The 99.99% SLA is designed for organizations where downtime translates directly into revenue loss, contractual penalties, or significant reputational damage. It is the recommended level for payment processing platforms and financial gateways, enterprise ERP and CRM systems, health-tech applications, enterprise e-commerce platforms, and B2B marketplaces processing real-time orders. If your business already has SLA agreements with penalty clauses or enterprise customers demanding formal guarantees, four nines is the minimum negotiable threshold.

Infrastructure Requirements

Sustaining a 99.99% SLA demands significantly more complex and costly infrastructure.
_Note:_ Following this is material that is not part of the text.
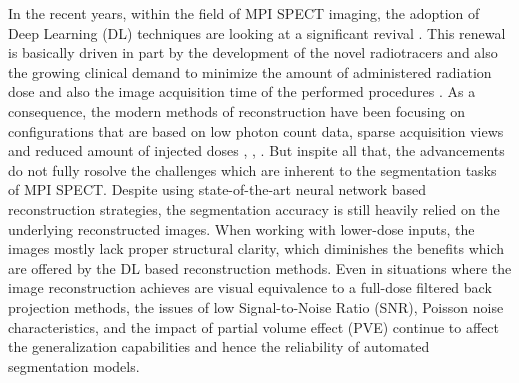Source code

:In the recent years, within the field of MPI SPECT imaging, the adoption of Deep Learning (DL) techniques are looking at a significant revival \cite{tolu2025advancements}. This renewal is basically driven in part by the development of the novel radiotracers and also the growing clinical demand to minimize the amount of administered radiation dose and also the image acquisition time of the performed procedures \cite{henzlova2011future}. As a consequence, the modern methods of reconstruction have been focusing on configurations that are based on low photon count data, sparse acquisition views and reduced amount of injected doses \cite{xie2023transformer}, \cite{xie2024generalizable}, \cite{chen2024dudocfnet}. But inspite all that, the advancements do not fully rosolve the challenges which are inherent to  the segmentation tasks of MPI SPECT. Despite using state-of-the-art neural network based reconstruction strategies, the segmentation accuracy is still heavily relied on the underlying reconstructed images. When working with lower-dose inputs, the images mostly lack proper structural clarity, which diminishes the benefits which are offered by the DL based reconstruction methods. Even in situations where the image reconstruction achieves are visual equivalence to a full-dose filtered back projection methods, the issues of low Signal-to-Noise Ratio (SNR), Poisson noise characteristics, and the impact of partial volume effect (PVE) continue to affect the generalization capabilities and hence the reliability of automated segmentation models.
Minimum requirements include multi-region architecture with at least two geographically separated availability zones, automatic failover through global load balancing, N+1 redundancy across all critical components, clustered databases with synchronous cross-zone replication, and 24/7 monitoring with sub-5-minute incident response. Infrastructure costs for four nines typically run 5 to 10 times higher than a 99.9% SLA.

Cost

A 99.99% SLA costs 5-10x more than 99.9%, but the protection it provides can pay for itself by preventing just one hour of downtime per year. For a company processing $1M in daily transactions, the multi-region infrastructure investment is recovered by preventing 30 minutes of downtime. In finance and healthcare sectors, this level is not a luxury but a regulatory requirement that avoids fines far exceeding the infrastructure cost.

When to Upgrade?

Upgrading to four nines should be a data-driven decision. Clear signals include: the financial cost of downtime exceeds redundant infrastructure investment, enterprise customers demand a formal written SLA, recurring incidents trigger penalty clauses, and the business has grown enough to justify the investment. If you are not yet at that threshold, consider a 99.95% high availability SLA as an intermediate step. If your business cannot tolerate even 4 minutes of monthly downtime, explore 99.999% mission critical SLA.